Friday night, the lodge, which boasts nearly 350 members, honored veterans, like Michael Hastings, a U.S. Navy submarine vet, who was accompanied by his wife Joan, from Santa Clara.

San Jose native Dave Gutierrez, an author who himself served in the U.S. Marine Corps Infantry, gave a keynote presentation on his new book Patriots from the Barrio. Six years in the making, the book is the true story of a segregated Mexican-American combat unit from El Paso, Texas, that fought crucial battles during World War II in Italy.

Gutierrez said, “I wanted to make sure these men–their sacrifices–were never forgotten just because their last name was either Gutierrez, Rivera or Carillo. I wanted to make sure their story was out there.”
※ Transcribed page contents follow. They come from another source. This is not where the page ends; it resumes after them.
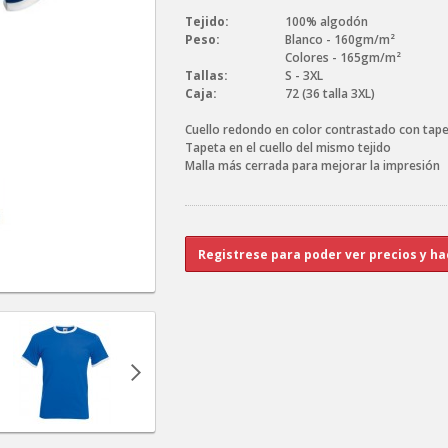
Tejido:
100% algodón
Peso:
Blanco - 160gm/m²
Colores - 165gm/m²
Tallas:
S - 3XL
Caja:
72 (36 talla 3XL)
Cuello redondo en color contrastado con tap
Tapeta en el cuello del mismo tejido
Malla más cerrada para mejorar la impresión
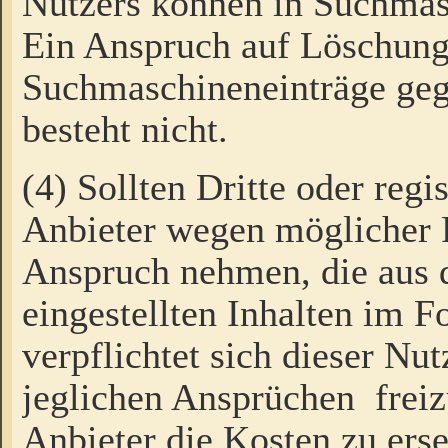
Nutzers können in Suchmas
Ein Anspruch auf Löschung
Suchmaschineneinträge ge
besteht nicht.
(4) Sollten Dritte oder regi
Anbieter wegen möglicher 
Anspruch nehmen, die aus 
eingestellten Inhalten im F
verpflichtet sich dieser Nu
jeglichen Ansprüchen freiz
Anbieter die Kosten zu ers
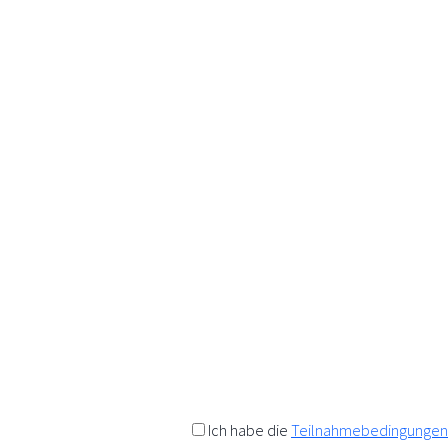
K
Wir a
Anfo
Als Da
Rabatt
t
Einen 
Ich habe die
Teilnahmebedingungen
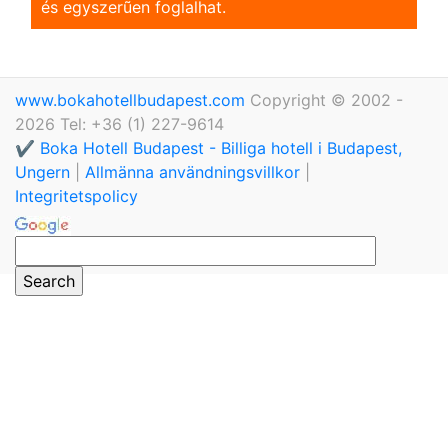
és egyszerũen foglalhat.
www.bokahotellbudapest.com
Copyright © 2002 -
2026 Tel: +36 (1) 227-9614
✔️ Boka Hotell Budapest - Billiga hotell i Budapest,
Ungern
|
Allmänna användningsvillkor
|
Integritetspolicy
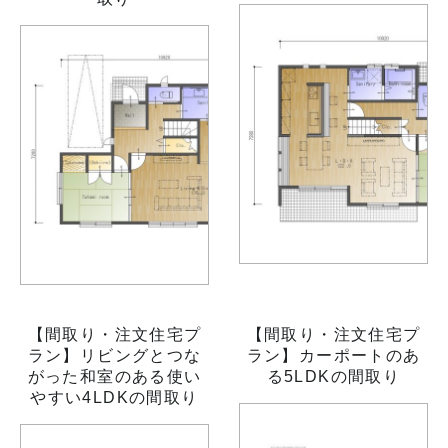
【間取り・注文住宅プ
【間取り・注文住宅プ
ラン】リビングとつな
ラン】カーポートのあ
がった和室のある使い
る5LDKの間取り
やすい4LDKの間取り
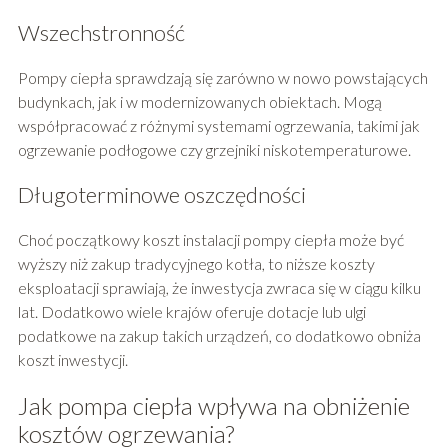
Wszechstronność
Pompy ciepła sprawdzają się zarówno w nowo powstających
budynkach, jak i w modernizowanych obiektach. Mogą
współpracować z różnymi systemami ogrzewania, takimi jak
ogrzewanie podłogowe czy grzejniki niskotemperaturowe.
Długoterminowe oszczędności
Choć początkowy koszt instalacji pompy ciepła może być
wyższy niż zakup tradycyjnego kotła, to niższe koszty
eksploatacji sprawiają, że inwestycja zwraca się w ciągu kilku
lat. Dodatkowo wiele krajów oferuje dotacje lub ulgi
podatkowe na zakup takich urządzeń, co dodatkowo obniża
koszt inwestycji.
Jak pompa ciepła wpływa na obniżenie
kosztów ogrzewania?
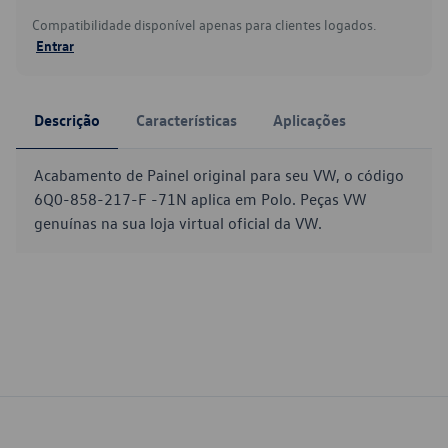
Compatibilidade disponível apenas para clientes logados.
Entrar
Descrição
Características
Aplicações
Acabamento de Painel original para seu VW, o código
6Q0-858-217-F -71N aplica em Polo. Peças VW
genuínas na sua loja virtual oficial da VW.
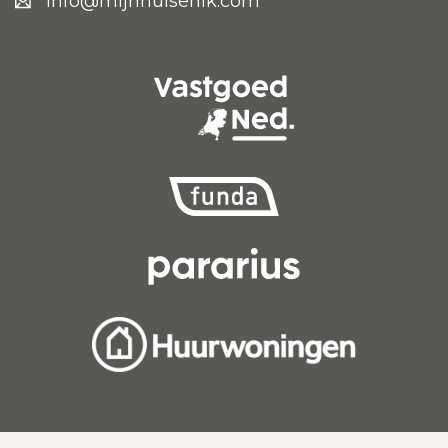
info@mijnhuisenik.com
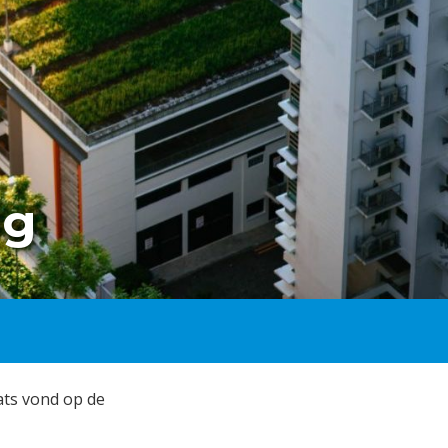
ng
ats vond op de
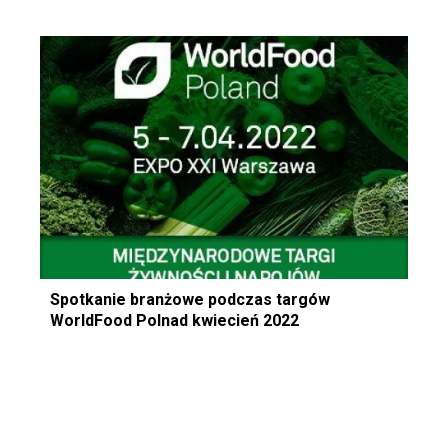
Spotkanie branżowe podczas targów
WorldFood Polnad kwiecień 2022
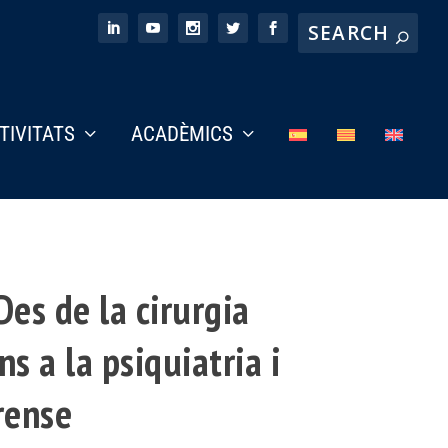
CTIVITATS
ACADÈMICS
Des de la cirurgia
s a la psiquiatria i
rense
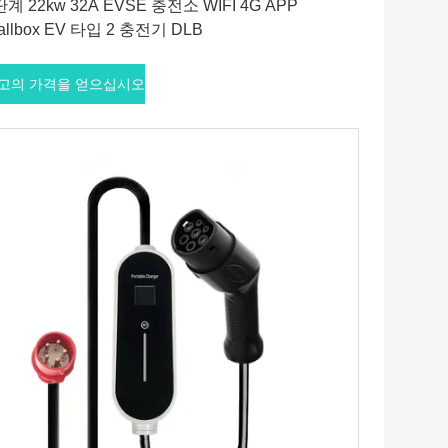
단계 22kw 32A EVSE 충전소 WIFI 4G APP
allbox EV 타입 2 충전기 DLB
고의 가격을 얻으십시오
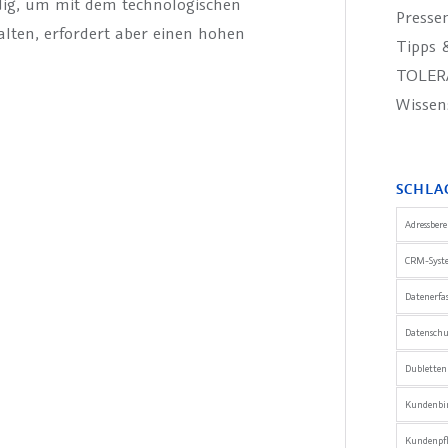
dig, um mit dem technologischen
Presse
alten, erfordert aber einen hohen
Tipps &
TOLER
Wissen
SCHLA
Adressber
CRM-Syst
Datenerfa
Datensch
Dublette
Kundenbi
Kundenpfl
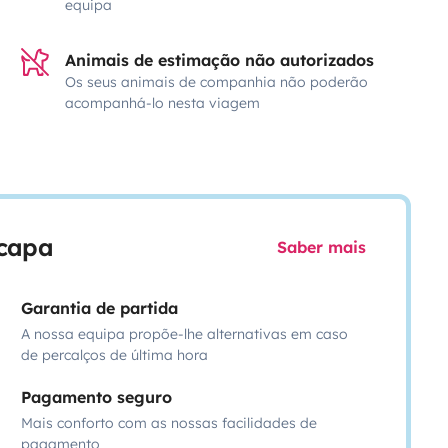
equipa
Animais de estimação não autorizados
Os seus animais de companhia não poderão
acompanhá-lo nesta viagem
scapa
Saber mais
Garantia de partida
A nossa equipa propõe-lhe alternativas em caso
de percalços de última hora
Pagamento seguro
Mais conforto com as nossas facilidades de
pagamento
The dinner also recognized the South Bay Blue Star Moms, an organization composed of moms of active service men and women. The Blue Star Moms is another local group the lodge supports, volunteering their time and resources to help send out care-packages and personal notes to soldiers on active duty.

Penny Fouse, an Elk member from Almaden, who’s usually at the lodge every fourth Friday for the monthly Fish fry, accompanied her husband Jim, a Vietnam vet who served in the Assault Helicopter Corps.

He entered the military as a 20-year-old and turned 21 while in combat. Now 68, Fouse didn’t remember celebrating his then birthday, but said he was probably working. “I repaired aircraft radios on helicopters in twelve-hour shifts, seven days a week.”

“Tonight’s honor is fantastic,” Mr. Fouse said, recalling that, “when we came home from Vietnam there was nothing. In fact, there were protests. You came back and you received no respect whatsoever.”

Asked how he endured those difficult years during and after returning from a war that deeply divided a country, his wife Penny explained, “We were high school sweethearts and I wrote to him every day when he was in ‘Nam. When he got back, we got married. That’s how we survived. We had each other.”